October 5, 2017
A new research paper published in the Journal of Management & Organization claims that while many organisations are focussed on creating workplaces that foster creativity, the results tend to ignore nuances about what makes people creative and instead focus on faddish ideas and playful, domestic design features to invoke ideas of creativity that may or may not be effective in practice. The study from Donatella De Paoli of the Department of Leadership and Organizational Behaviour, Norwegian Business School BI, Oslo and Arja Ropo of School of Management, University of Tampere concludes that organisations need to develop a more in depth understanding of creativity if they want to create creative workspaces.
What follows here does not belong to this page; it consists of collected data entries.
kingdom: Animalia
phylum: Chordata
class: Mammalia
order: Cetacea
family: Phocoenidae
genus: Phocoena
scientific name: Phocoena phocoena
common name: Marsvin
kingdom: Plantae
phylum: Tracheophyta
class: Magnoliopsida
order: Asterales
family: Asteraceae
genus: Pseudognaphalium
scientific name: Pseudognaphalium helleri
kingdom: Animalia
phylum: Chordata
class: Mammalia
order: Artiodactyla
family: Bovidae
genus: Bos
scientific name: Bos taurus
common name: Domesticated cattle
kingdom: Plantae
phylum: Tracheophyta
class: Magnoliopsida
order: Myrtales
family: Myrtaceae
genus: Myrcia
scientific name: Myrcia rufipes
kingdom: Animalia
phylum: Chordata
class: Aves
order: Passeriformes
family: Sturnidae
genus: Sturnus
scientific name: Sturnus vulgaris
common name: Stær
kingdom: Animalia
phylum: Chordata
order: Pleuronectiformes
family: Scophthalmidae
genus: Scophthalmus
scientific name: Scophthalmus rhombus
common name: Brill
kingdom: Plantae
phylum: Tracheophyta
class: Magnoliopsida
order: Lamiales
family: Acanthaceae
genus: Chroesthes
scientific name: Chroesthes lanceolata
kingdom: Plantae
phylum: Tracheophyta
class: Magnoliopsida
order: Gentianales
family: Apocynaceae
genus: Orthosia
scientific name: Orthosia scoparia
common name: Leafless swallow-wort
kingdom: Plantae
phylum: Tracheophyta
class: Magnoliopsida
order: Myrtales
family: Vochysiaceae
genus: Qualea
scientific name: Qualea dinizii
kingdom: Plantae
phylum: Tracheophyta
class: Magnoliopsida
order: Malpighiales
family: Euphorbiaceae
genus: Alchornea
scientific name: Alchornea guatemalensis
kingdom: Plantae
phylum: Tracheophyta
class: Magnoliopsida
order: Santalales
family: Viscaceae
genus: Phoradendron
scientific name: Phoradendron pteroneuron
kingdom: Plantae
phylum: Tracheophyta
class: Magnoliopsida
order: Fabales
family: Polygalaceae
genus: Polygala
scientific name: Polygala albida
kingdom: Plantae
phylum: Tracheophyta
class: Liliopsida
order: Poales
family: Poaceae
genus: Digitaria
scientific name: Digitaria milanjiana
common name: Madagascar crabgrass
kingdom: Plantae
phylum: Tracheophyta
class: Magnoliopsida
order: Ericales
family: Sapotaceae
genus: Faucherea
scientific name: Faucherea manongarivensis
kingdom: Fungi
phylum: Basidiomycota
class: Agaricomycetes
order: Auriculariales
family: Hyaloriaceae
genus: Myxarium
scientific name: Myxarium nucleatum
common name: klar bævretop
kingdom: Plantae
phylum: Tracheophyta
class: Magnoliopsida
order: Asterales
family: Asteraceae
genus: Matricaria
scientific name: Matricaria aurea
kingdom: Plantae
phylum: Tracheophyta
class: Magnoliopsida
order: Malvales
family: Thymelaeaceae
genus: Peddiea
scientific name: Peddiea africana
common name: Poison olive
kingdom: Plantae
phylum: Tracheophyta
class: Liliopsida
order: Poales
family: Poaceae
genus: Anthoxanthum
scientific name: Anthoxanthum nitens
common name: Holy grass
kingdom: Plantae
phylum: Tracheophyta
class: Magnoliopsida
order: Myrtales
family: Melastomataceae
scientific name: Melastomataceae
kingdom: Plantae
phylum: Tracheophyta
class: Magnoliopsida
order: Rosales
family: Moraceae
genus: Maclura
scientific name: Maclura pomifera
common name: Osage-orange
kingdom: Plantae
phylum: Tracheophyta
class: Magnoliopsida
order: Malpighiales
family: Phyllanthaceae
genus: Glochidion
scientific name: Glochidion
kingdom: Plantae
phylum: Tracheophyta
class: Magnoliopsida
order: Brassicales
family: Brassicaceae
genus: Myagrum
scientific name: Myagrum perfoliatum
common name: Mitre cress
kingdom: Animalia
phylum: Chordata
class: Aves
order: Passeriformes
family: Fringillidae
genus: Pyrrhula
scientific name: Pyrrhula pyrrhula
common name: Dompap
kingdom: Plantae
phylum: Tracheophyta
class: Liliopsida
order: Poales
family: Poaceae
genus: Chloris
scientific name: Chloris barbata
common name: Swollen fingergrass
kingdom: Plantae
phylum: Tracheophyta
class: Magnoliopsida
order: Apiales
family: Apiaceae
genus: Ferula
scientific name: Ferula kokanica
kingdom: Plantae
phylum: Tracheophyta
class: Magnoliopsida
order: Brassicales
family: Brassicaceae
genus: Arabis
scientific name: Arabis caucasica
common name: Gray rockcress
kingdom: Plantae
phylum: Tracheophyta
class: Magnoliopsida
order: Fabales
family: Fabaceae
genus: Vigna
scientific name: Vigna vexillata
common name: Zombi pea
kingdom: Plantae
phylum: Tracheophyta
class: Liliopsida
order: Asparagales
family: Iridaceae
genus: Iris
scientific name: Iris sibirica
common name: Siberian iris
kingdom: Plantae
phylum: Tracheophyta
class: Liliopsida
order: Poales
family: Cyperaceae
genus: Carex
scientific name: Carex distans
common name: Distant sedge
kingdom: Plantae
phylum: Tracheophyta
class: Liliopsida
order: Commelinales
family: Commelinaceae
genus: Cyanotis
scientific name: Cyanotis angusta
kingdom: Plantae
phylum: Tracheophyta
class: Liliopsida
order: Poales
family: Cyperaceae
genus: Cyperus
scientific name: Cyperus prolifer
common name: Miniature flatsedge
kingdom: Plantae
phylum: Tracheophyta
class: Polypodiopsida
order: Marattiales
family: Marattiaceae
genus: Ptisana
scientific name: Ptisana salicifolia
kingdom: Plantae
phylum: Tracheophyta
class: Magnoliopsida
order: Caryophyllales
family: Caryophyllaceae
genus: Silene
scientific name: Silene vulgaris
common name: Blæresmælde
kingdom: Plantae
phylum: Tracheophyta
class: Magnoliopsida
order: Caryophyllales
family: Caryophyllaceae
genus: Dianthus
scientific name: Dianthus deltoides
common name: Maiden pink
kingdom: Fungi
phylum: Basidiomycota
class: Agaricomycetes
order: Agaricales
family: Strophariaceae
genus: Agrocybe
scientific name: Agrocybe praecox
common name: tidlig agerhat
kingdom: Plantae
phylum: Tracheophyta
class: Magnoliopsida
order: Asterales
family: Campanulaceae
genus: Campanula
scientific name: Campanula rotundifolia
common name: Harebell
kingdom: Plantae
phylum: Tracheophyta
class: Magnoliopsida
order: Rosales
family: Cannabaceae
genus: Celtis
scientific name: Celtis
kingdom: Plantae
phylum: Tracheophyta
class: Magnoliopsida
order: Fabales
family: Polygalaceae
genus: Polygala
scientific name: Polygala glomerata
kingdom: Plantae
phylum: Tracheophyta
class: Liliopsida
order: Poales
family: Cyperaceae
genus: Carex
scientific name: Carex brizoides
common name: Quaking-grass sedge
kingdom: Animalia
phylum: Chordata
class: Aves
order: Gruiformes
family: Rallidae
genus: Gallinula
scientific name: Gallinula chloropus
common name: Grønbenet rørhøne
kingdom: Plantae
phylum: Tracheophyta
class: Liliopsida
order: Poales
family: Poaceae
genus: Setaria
The researchers assessed 40 case studies of workspaces that had been designed ostensibly for creativity and contrasted them with the results of accepted theory and research into the creative process. It concludes that “the designs of ‘creative workspaces’ follow a rather standardized and deterministic assumption of what kind of spaces are considered to produce creativity: open offices, happy, playful communities of close-knit teams and spatial arrangements that resemble home, symbols and memories, sports, technology and nature. This view of creativity and workspaces remains a management fad unless a more balanced approach to the issue is assumed.”
As well as suggesting how a more nuanced and informed approach could achieve better results, the authors also suggest that people should be involved in the design process from the very beginning and not merely asked to inhabit them once they’re done, “as is now typically the case”.